Task to carry out:
Take each line below that has "Wikidata" and copy it.

[Stored data]
◇ ◇ ◇ ◇

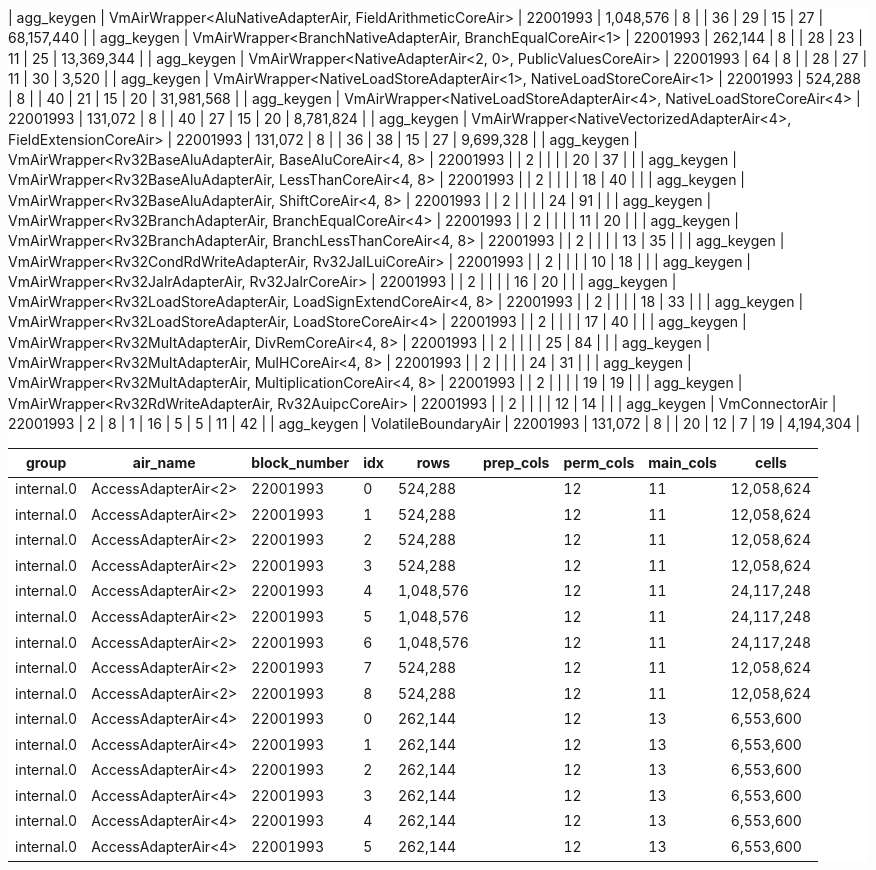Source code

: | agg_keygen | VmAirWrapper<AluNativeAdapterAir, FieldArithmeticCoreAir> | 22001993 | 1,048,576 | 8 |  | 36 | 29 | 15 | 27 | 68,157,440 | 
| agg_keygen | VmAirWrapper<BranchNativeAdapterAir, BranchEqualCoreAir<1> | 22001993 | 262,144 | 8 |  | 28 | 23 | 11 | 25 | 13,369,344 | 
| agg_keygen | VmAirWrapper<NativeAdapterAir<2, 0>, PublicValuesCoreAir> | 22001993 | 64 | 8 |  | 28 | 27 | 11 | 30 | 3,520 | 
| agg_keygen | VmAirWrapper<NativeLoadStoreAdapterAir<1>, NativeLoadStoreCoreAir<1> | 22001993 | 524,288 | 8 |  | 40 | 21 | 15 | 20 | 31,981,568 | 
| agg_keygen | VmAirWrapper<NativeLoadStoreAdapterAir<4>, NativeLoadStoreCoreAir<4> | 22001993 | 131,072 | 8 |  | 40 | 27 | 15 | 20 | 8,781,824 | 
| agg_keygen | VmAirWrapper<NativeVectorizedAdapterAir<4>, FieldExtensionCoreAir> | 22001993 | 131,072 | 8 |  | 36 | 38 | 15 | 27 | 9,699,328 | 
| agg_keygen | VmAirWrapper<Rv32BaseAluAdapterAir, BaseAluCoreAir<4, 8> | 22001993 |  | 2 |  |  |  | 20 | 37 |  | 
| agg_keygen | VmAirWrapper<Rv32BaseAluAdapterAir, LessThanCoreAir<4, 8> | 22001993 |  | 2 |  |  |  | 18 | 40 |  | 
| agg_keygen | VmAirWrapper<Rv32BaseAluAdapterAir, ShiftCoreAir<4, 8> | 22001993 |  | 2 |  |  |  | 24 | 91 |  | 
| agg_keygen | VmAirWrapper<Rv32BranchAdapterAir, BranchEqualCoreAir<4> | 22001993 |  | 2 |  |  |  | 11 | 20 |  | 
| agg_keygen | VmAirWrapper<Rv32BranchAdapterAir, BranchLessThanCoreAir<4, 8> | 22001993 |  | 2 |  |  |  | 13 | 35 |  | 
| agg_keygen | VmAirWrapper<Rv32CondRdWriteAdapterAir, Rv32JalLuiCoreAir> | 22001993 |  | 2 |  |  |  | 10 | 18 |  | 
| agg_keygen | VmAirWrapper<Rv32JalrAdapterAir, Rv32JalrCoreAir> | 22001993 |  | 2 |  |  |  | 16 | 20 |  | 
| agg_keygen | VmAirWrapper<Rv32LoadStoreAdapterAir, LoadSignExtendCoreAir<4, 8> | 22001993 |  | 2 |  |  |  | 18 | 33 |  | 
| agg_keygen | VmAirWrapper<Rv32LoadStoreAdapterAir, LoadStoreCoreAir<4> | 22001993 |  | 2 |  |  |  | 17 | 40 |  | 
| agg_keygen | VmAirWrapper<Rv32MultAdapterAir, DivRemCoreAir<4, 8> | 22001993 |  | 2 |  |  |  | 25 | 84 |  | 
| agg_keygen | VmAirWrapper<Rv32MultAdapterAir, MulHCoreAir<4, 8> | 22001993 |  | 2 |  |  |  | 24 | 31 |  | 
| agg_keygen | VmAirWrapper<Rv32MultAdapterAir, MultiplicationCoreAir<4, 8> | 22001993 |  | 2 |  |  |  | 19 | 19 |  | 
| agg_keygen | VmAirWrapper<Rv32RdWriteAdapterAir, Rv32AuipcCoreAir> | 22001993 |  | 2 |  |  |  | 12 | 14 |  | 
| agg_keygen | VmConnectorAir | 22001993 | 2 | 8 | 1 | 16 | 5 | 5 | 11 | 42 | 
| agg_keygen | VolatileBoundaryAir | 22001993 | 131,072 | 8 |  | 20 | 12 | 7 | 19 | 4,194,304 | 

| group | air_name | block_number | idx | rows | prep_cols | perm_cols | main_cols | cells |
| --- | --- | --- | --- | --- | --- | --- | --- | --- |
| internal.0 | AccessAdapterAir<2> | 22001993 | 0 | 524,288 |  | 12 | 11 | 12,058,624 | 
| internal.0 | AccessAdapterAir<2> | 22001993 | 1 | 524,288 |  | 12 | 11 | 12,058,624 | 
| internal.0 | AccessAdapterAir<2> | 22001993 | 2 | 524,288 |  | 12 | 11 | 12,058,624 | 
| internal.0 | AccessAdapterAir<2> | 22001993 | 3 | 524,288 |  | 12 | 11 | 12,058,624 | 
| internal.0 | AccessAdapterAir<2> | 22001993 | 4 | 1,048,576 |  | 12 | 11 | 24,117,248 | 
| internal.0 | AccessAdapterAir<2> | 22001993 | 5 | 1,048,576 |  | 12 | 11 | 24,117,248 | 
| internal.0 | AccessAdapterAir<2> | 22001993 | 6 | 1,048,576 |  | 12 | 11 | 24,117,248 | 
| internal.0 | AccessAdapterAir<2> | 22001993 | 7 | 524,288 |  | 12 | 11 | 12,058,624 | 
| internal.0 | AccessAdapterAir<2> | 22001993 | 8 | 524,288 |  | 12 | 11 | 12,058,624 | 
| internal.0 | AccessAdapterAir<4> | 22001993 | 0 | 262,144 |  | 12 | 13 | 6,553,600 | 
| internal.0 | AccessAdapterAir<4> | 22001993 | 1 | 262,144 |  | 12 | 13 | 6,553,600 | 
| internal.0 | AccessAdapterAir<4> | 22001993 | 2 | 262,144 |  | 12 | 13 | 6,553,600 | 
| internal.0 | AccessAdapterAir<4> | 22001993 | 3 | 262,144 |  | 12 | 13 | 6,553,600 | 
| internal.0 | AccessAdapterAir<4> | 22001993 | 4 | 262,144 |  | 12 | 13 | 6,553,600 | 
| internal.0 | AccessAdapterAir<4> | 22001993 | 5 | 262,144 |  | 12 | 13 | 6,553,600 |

◇ ◇ ◇ ◇

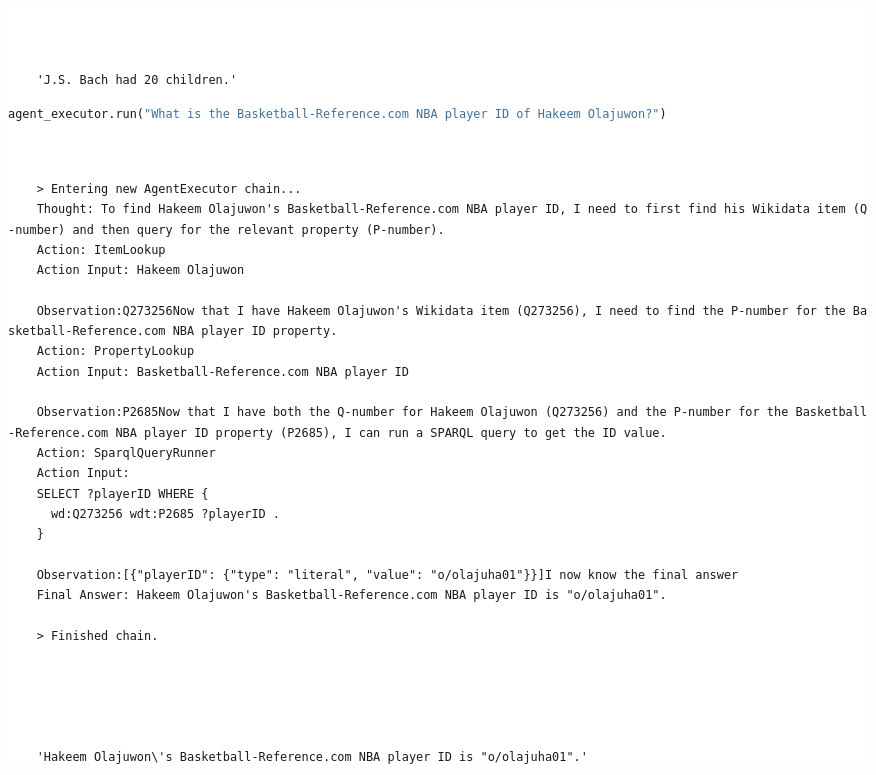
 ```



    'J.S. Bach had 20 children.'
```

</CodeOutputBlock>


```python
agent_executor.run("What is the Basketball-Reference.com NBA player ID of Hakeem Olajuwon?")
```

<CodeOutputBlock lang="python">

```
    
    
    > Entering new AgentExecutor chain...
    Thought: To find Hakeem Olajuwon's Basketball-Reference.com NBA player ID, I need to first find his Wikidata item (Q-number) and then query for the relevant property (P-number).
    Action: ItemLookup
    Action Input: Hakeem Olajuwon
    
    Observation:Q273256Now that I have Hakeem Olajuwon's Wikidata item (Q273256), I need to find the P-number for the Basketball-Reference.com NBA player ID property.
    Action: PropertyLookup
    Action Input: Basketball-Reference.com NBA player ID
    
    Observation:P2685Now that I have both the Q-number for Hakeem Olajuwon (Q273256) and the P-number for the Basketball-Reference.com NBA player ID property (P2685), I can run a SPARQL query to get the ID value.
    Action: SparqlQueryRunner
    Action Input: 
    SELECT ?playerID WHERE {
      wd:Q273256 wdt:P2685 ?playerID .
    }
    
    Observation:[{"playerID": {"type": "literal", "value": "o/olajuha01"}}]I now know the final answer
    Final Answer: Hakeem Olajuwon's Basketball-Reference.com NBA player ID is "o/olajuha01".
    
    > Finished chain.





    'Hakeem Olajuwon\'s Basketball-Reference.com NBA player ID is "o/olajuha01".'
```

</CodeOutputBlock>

◇ ◇ ◇ ◇

Solution for this task:
    Thought: To find Hakeem Olajuwon's Basketball-Reference.com NBA player ID, I need to first find his Wikidata item (Q-number) and then query for the relevant property (P-number).
    Observation:Q273256Now that I have Hakeem Olajuwon's Wikidata item (Q273256), I need to find the P-number for the Basketball-Reference.com NBA player ID property.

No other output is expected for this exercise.